Saturdays are always intense at Guild conventions, and this Saturday was no exception. Both Ed Campbell and Marc Silber delivered excellent lectures, in the morning and evening respectively, while the afternoon was crammed with more in-depth workshops by Tom Ribbecke, Marc Silber and Ed Campbell. The last exhibition of the convention was even more hectic than the previous days, with luthiers madly rushing to get that last look at instruments and purchase a few more tools, books or wood sets. To add to the general pandemonium, the silent auction was held during the last half hour, with everyone scribbling bids hotly for small items in this section of the auction. The even more exciting and boisterous regular auction/party was held later that evening at the Washington Street Arts Center into the wee hours of Sunday morning.

It was truly amazing that anyone could get out of bed, let alone attend lectures, on Sunday morning. Everyone did, though probably a few with well-earned headaches. The fact that Jim Williams, Dan Erlewine and Bryan Galloup were delivering informative lectures was no doubt the incentive for such stamina. The GAL business meeting was the last event of the most info-packed convention in the Guild's history.

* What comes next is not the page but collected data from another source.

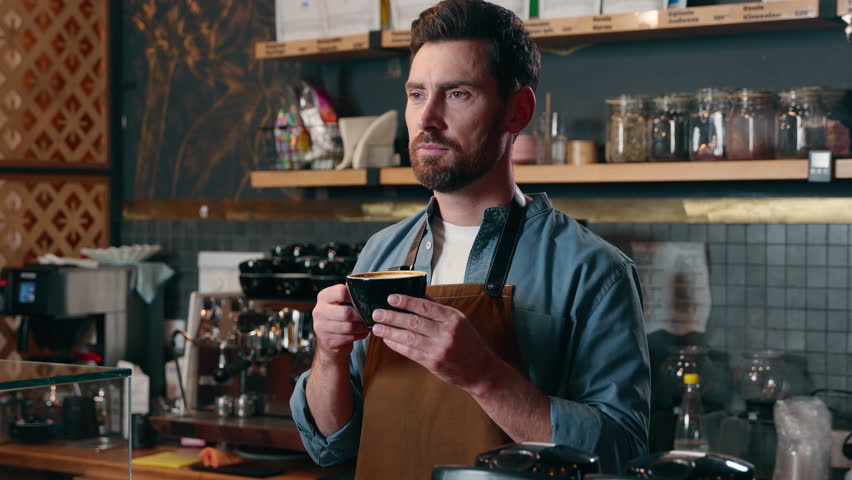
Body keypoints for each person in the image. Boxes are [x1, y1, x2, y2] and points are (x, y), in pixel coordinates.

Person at [290, 0, 650, 476]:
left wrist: (484, 376)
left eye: (457, 94)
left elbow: (622, 456)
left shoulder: (593, 271)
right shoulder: (382, 253)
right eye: (417, 94)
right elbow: (331, 444)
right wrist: (328, 356)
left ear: (517, 110)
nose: (428, 118)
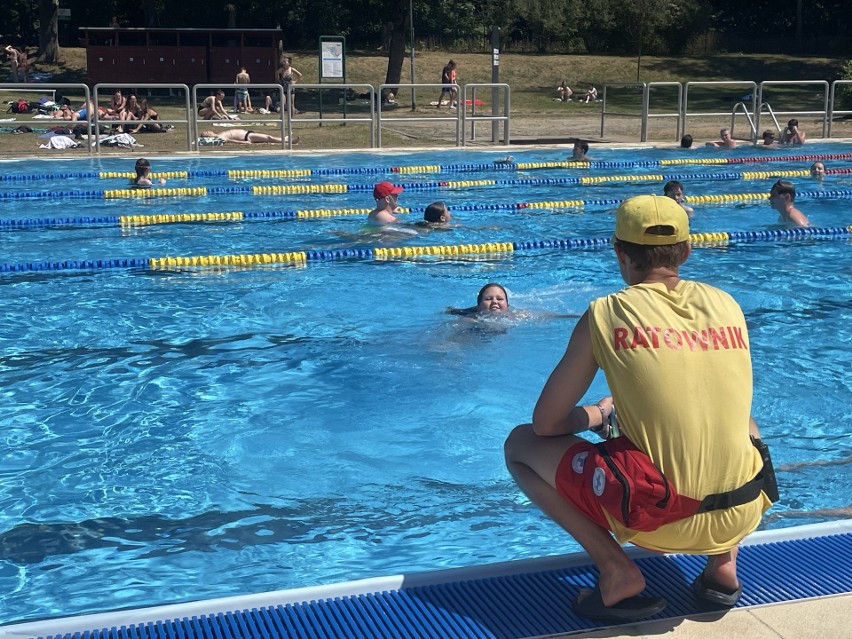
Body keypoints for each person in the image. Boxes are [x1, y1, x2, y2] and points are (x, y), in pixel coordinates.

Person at [504, 194, 774, 623]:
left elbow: (546, 423)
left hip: (659, 518)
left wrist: (596, 414)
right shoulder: (727, 304)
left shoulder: (606, 313)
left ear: (619, 253)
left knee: (519, 443)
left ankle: (616, 570)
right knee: (739, 417)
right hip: (744, 508)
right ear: (686, 251)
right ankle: (722, 567)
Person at [200, 129, 294, 145]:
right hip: (247, 137)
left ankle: (285, 139)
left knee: (268, 138)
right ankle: (288, 141)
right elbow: (231, 141)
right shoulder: (219, 138)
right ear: (208, 136)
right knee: (268, 137)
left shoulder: (218, 134)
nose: (208, 131)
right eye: (206, 132)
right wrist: (244, 142)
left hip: (247, 134)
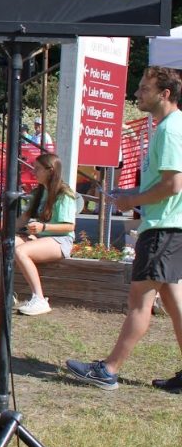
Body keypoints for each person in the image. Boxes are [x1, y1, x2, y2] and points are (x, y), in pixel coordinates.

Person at [66, 67, 182, 393]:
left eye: (145, 89)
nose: (137, 94)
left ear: (165, 94)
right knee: (174, 303)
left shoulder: (171, 130)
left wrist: (132, 199)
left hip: (162, 228)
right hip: (168, 227)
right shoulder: (169, 127)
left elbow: (173, 185)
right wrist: (131, 197)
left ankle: (109, 369)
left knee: (138, 302)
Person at [0, 152, 76, 316]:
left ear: (50, 171)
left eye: (38, 169)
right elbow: (23, 219)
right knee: (10, 243)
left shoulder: (64, 194)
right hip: (43, 238)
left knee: (21, 251)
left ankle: (39, 299)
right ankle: (8, 293)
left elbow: (69, 227)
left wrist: (43, 227)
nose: (34, 172)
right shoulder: (40, 192)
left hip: (61, 240)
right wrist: (3, 225)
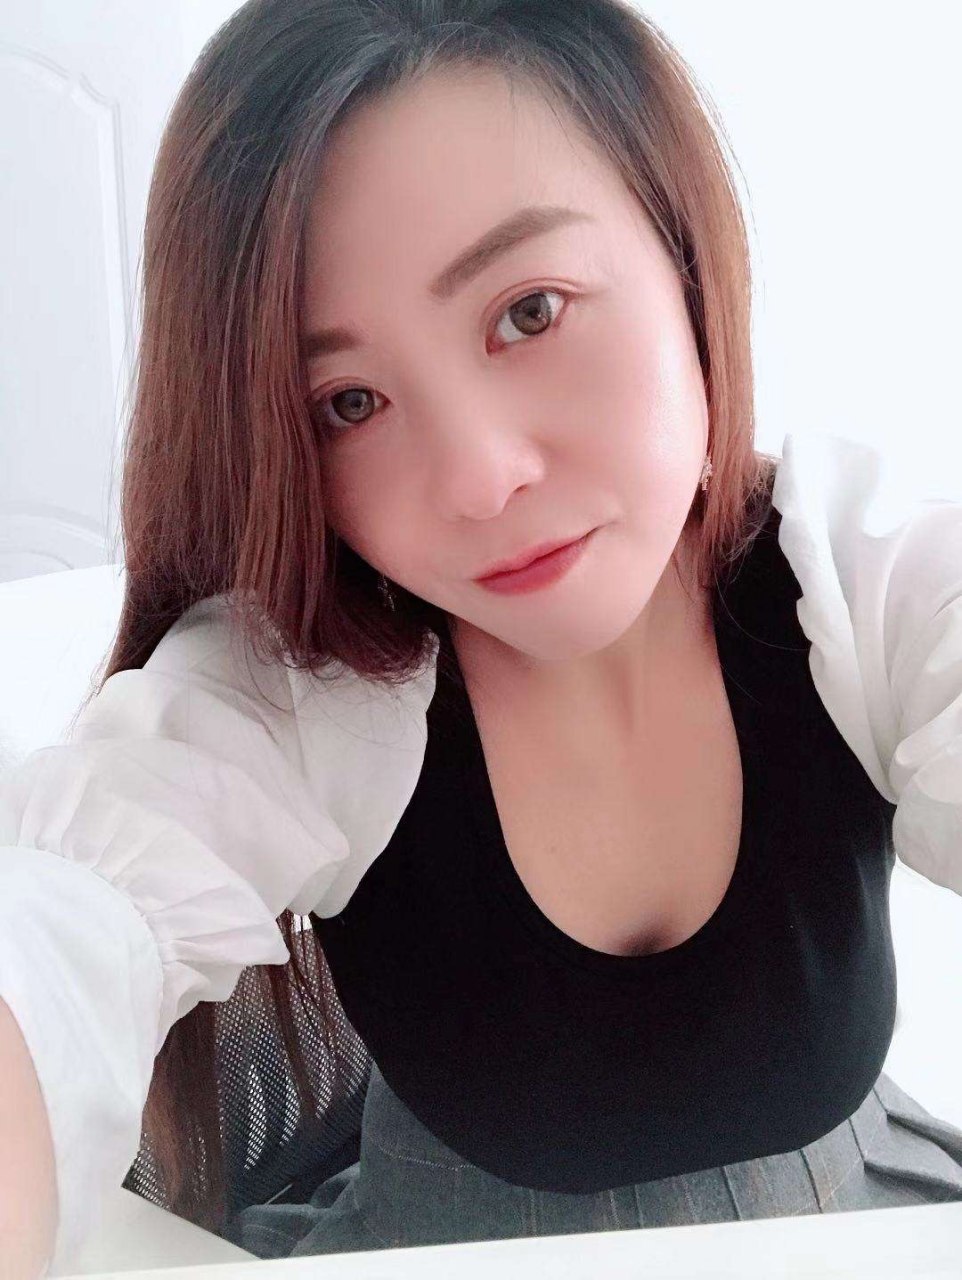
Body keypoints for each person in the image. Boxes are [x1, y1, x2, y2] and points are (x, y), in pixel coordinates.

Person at [2, 0, 961, 1274]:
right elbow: (58, 937)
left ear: (681, 249)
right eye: (347, 401)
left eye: (529, 311)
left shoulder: (861, 577)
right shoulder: (301, 696)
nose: (474, 476)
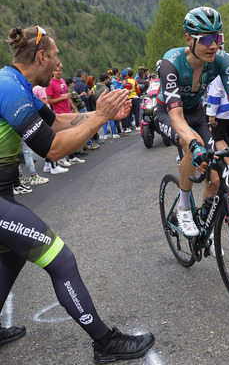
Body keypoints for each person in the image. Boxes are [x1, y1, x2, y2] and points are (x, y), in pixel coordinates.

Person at [0, 26, 154, 362]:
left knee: (11, 254)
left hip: (3, 195)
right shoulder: (9, 89)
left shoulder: (15, 83)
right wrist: (99, 117)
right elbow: (52, 149)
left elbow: (57, 123)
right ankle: (105, 343)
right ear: (41, 56)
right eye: (55, 56)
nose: (58, 63)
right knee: (61, 259)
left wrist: (101, 113)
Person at [154, 6, 229, 240]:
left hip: (196, 113)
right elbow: (176, 117)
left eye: (218, 38)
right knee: (193, 145)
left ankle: (205, 223)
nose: (213, 45)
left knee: (216, 177)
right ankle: (185, 209)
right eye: (206, 39)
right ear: (189, 39)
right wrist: (193, 144)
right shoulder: (172, 61)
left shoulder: (222, 60)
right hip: (168, 113)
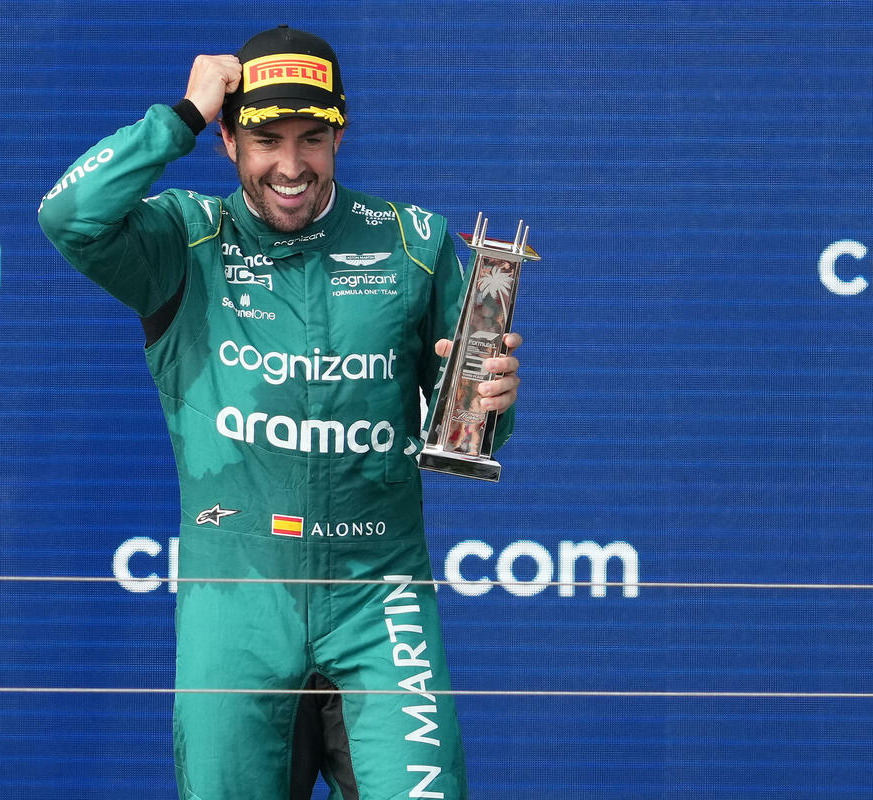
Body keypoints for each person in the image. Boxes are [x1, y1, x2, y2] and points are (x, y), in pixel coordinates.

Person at [39, 24, 521, 800]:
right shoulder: (184, 240)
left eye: (312, 140)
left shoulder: (415, 244)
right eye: (266, 140)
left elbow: (462, 425)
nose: (291, 166)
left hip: (381, 600)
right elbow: (70, 216)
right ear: (229, 141)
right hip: (236, 606)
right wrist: (182, 116)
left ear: (340, 136)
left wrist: (492, 403)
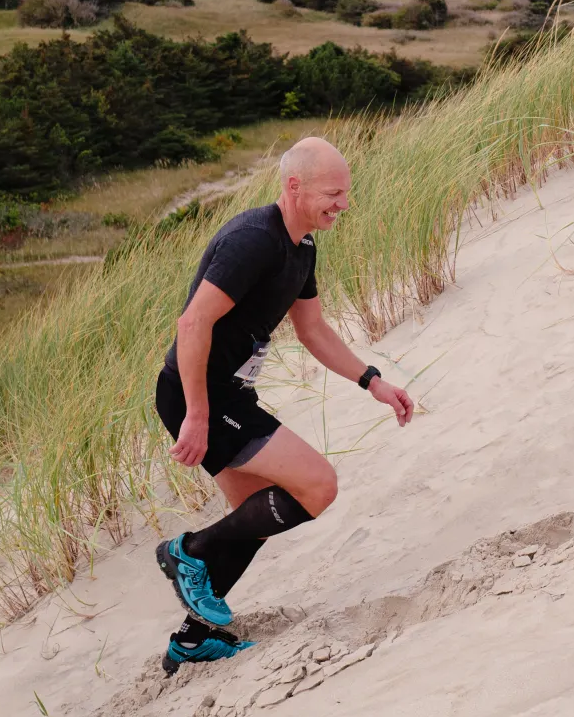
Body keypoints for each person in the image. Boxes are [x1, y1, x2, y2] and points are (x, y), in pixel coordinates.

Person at [154, 137, 414, 674]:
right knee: (318, 485)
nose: (343, 204)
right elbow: (192, 323)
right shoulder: (255, 240)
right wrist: (197, 415)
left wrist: (372, 381)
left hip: (227, 393)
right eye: (333, 193)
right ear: (294, 187)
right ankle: (188, 550)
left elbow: (312, 328)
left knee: (254, 518)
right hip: (196, 391)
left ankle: (195, 638)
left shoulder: (301, 247)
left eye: (346, 193)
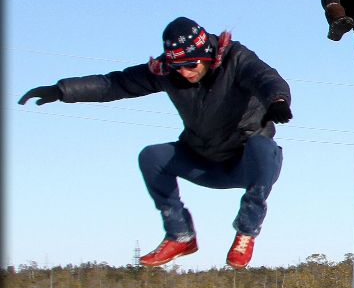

We must first give a hearty thanks to Director Andre Larson and the staff of the Shrine to Music Museum, especially the indefatigable Joe Johnson. Joe and his staff of work-study students from the college were invaluable in making the convention run as smoothly as possible, in spite of overflow crowds, campus work slow-downs and a bomb threat. If ever anyone could be in two places at once, Joe is the guy that can pull it off. Members were once again enthralled by the beautiful instruments housed in the Shrine to Music Museum and took advantage of the opportunity to view them for long periods of time. Ours was the largest meeting ever hosted by the SMM!

The entire Guild office staff of Tim and Deb Olsen, Bon Henderson, Dale Phillips, and Jon Peterson were all in high gear to put it mildly. Remote staffers Cyndy Burton and Nicholas Von Robison also slaved behind the scenes. Family friend and pro photographer Dale Blindheim came all the way from Seattle to help us out. Special thanks goes to Bob Desmond (an actual Disney World Staff Photographer!) who generously donated his services during the event and made the often-excruciating group photo session as painless as it has ever been. Thanks to Dennis Fasset for lending his video camera, and to Flood music for providing PA equipment. Lots of people pitched in moving chairs, cleaning up after the exhibition, and ferrying people and cargo to and from the auction. As always, no one works as hard as Todd Brotherton during the convention. We really depend on his tireless and unselfish efforts.

So thanks, everybody, for the greatest convention ever. Generations yet unborn will benefit!